Our Nation’s History: Celebrating Juneteenth, a U.S. National Holiday

By Dr. David Childs, D.D., Ph.D.
Northern Kentucky University

This is the first full year that we get to celebrate Juneteenth as an official national holiday. As an African American I cannot help but have a sense of pride in how far things have progressed in the US. At the same time, I say that with caution because in many ways we have regressed as a nation. With the rise of hate groups, and attacks on school curriculum that offers diverse perspectives, it is ever more important that we celebrate Juneteenth, and find other ways to highlight our diverse national heritage. As such, we are posting an article we previously published in commemoration of Juneteenth. We have made new revisions, in light of President Biden’s recent legislation making it an official holiday.

Originally published June 24, 2020 (With new revisions from 2022).

Introduction
Much of the social studies education we received in the United States has omitted significant information about the history and culture of people of color. Indeed the stories of Native Americans, Hispanics and African Americans have been strangely absent from American textbooks. Furthermore, cultural traditions and holidays valued by the black community have not been adequately explored in many public schools. One such holiday is Juneteenth. Most people have only just recently begun hearing about the holiday. With the slayings of George Floyd, Breonna Taylor and Ahmaud Arbery by the hand of law enforcement, Americans have begun delving more into the study of Black history. Due to the legacy of White Supremacy and racism, only ideas and concepts valued by European Americans have been privileged. This article will discuss this important African American holiday that has been pushed to the periphery for too long. In the last section we offer resources and lesson plans for teachers on the topic of Juneteenth.

*TASK REQUIREMENTS*.
a) List the groups of people whose stories the Juneteenth article says have been strangely absent from American textbooks.
b) Answer these questions from the Juneteenth article:
(i) Which university is the author affiliated with?
(ii) On what date was the article originally published?
(iii) What does the article say its last section offers?
c) Write out the passage of the Juneteenth article starting with "By Dr. David" and going on through "revisions from 2022).".

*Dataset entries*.
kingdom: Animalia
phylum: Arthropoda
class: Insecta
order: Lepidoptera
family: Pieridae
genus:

*ANSWERS PROVIDED*.
a) Native Americans, Hispanics, African Americans

b)
(i) Northern Kentucky University
(ii) June 24, 2020
(iii) Resources and lesson plans for teachers on the topic of Juneteenth

c)
By Dr. David Childs, D.D., Ph.D.
Northern Kentucky University

This is the first full year that we get to celebrate Juneteenth as an official national holiday. As an African American I cannot help but have a sense of pride in how far things have progressed in the US. At the same time, I say that with caution because in many ways we have regressed as a nation. With the rise of hate groups, and attacks on school curriculum that offers diverse perspectives, it is ever more important that we celebrate Juneteenth, and find other ways to highlight our diverse national heritage. As such, we are posting an article we previously published in commemoration of Juneteenth. We have made new revisions, in light of President Biden’s recent legislation making it an official holiday.

Originally published June 24, 2020 (With new revisions from 2022).